• **Description of the task**
Please return every one of the following items line for line, with no changes.
━━━━━━━━━━━━━━━━━━━━━━━━━━━━━━
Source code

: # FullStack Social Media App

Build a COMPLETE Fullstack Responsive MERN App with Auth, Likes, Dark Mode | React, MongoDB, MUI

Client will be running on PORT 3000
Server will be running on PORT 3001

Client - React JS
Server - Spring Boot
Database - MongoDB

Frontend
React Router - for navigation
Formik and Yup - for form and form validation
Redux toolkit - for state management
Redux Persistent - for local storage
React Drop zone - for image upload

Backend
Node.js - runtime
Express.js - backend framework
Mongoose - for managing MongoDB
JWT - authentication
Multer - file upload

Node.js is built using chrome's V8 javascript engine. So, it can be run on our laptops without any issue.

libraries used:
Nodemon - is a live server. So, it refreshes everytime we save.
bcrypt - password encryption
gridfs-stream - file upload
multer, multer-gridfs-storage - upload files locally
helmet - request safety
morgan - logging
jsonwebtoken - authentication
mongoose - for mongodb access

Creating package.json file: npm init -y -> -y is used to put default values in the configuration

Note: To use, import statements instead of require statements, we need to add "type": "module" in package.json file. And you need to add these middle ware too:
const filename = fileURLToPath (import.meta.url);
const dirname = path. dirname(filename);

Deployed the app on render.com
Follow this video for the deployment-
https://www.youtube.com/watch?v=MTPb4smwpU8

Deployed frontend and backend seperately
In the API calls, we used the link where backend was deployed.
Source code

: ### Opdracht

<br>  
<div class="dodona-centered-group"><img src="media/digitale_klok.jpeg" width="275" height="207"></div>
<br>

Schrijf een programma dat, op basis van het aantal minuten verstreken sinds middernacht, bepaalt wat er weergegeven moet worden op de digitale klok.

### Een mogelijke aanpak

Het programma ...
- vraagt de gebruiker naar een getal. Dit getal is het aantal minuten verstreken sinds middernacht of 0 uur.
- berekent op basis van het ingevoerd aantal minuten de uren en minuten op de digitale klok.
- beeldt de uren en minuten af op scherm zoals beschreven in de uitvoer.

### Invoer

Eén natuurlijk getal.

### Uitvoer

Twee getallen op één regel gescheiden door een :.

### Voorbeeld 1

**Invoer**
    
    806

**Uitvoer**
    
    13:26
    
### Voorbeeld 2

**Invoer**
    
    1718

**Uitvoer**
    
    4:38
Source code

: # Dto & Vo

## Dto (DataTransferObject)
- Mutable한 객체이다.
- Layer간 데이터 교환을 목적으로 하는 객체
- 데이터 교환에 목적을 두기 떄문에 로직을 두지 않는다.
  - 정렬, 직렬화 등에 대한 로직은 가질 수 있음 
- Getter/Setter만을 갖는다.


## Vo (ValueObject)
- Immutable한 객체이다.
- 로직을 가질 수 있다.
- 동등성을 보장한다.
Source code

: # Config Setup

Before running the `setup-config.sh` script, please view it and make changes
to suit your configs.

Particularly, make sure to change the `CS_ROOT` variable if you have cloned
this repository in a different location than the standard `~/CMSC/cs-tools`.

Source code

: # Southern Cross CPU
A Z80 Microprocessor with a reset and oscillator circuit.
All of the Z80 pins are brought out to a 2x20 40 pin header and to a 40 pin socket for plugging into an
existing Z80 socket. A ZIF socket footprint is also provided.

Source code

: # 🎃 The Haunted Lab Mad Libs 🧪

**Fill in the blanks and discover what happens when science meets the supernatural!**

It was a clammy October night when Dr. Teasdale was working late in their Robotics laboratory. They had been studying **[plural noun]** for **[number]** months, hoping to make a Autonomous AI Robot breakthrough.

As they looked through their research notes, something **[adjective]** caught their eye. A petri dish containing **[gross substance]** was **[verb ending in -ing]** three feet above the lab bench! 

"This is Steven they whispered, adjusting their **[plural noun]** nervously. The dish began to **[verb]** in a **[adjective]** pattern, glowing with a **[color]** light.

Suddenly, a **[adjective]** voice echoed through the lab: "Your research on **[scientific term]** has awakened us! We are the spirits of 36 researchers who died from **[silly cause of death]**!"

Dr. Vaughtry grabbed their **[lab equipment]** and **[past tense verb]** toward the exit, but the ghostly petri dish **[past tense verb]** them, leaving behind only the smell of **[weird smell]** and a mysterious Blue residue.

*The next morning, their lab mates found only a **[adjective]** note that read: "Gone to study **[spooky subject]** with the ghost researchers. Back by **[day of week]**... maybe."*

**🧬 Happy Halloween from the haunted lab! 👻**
━━━━━━━━━━━━━━━━━━━━━━━━━━━━━━
• **Response box**
Source code

: # FullStack Social Media App

Build a COMPLETE Fullstack Responsive MERN App with Auth, Likes, Dark Mode | React, MongoDB, MUI

Client will be running on PORT 3000
Server will be running on PORT 3001

Client - React JS
Server - Spring Boot
Database - MongoDB

Frontend
React Router - for navigation
Formik and Yup - for form and form validation
Redux toolkit - for state management
Redux Persistent - for local storage
React Drop zone - for image upload

Backend
Node.js - runtime
Express.js - backend framework
Mongoose - for managing MongoDB
JWT - authentication
Multer - file upload

Node.js is built using chrome's V8 javascript engine. So, it can be run on our laptops without any issue.

libraries used:
Nodemon - is a live server. So, it refreshes everytime we save.
bcrypt - password encryption
gridfs-stream - file upload
multer, multer-gridfs-storage - upload files locally
helmet - request safety
morgan - logging
jsonwebtoken - authentication
mongoose - for mongodb access

Creating package.json file: npm init -y -> -y is used to put default values in the configuration

Note: To use, import statements instead of require statements, we need to add "type": "module" in package.json file. And you need to add these middle ware too:
const filename = fileURLToPath (import.meta.url);
const dirname = path. dirname(filename);

Deployed the app on render.com
Follow this video for the deployment-
https://www.youtube.com/watch?v=MTPb4smwpU8

Deployed frontend and backend seperately
In the API calls, we used the link where backend was deployed.
Source code

: ### Opdracht

<br>  
<div class="dodona-centered-group"><img src="media/digitale_klok.jpeg" width="275" height="207"></div>
<br>

Schrijf een programma dat, op basis van het aantal minuten verstreken sinds middernacht, bepaalt wat er weergegeven moet worden op de digitale klok.

### Een mogelijke aanpak

Het programma ...
- vraagt de gebruiker naar een getal. Dit getal is het aantal minuten verstreken sinds middernacht of 0 uur.
- berekent op basis van het ingevoerd aantal minuten de uren en minuten op de digitale klok.
- beeldt de uren en minuten af op scherm zoals beschreven in de uitvoer.

### Invoer

Eén natuurlijk getal.

### Uitvoer

Twee getallen op één regel gescheiden door een :.

### Voorbeeld 1

**Invoer**
    
    806

**Uitvoer**
    
    13:26
    
### Voorbeeld 2

**Invoer**
    
    1718

**Uitvoer**
    
    4:38
Source code

: # Dto & Vo

## Dto (DataTransferObject)
- Mutable한 객체이다.
- Layer간 데이터 교환을 목적으로 하는 객체
- 데이터 교환에 목적을 두기 떄문에 로직을 두지 않는다.
  - 정렬, 직렬화 등에 대한 로직은 가질 수 있음 
- Getter/Setter만을 갖는다.


## Vo (ValueObject)
- Immutable한 객체이다.
- 로직을 가질 수 있다.
- 동등성을 보장한다.
Source code

: # Config Setup

Before running the `setup-config.sh` script, please view it and make changes
to suit your configs.

Particularly, make sure to change the `CS_ROOT` variable if you have cloned
this repository in a different location than the standard `~/CMSC/cs-tools`.

Source code

: # Southern Cross CPU
A Z80 Microprocessor with a reset and oscillator circuit.
All of the Z80 pins are brought out to a 2x20 40 pin header and to a 40 pin socket for plugging into an
existing Z80 socket. A ZIF socket footprint is also provided.

Source code

: # 🎃 The Haunted Lab Mad Libs 🧪

**Fill in the blanks and discover what happens when science meets the supernatural!**

It was a clammy October night when Dr. Teasdale was working late in their Robotics laboratory. They had been studying **[plural noun]** for **[number]** months, hoping to make a Autonomous AI Robot breakthrough.

As they looked through their research notes, something **[adjective]** caught their eye. A petri dish containing **[gross substance]** was **[verb ending in -ing]** three feet above the lab bench! 

"This is Steven they whispered, adjusting their **[plural noun]** nervously. The dish began to **[verb]** in a **[adjective]** pattern, glowing with a **[color]** light.

Suddenly, a **[adjective]** voice echoed through the lab: "Your research on **[scientific term]** has awakened us! We are the spirits of 36 researchers who died from **[silly cause of death]**!"

Dr. Vaughtry grabbed their **[lab equipment]** and **[past tense verb]** toward the exit, but the ghostly petri dish **[past tense verb]** them, leaving behind only the smell of **[weird smell]** and a mysterious Blue residue.

*The next morning, their lab mates found only a **[adjective]** note that read: "Gone to study **[spooky subject]** with the ghost researchers. Back by **[day of week]**... maybe."*

**🧬 Happy Halloween from the haunted lab! 👻**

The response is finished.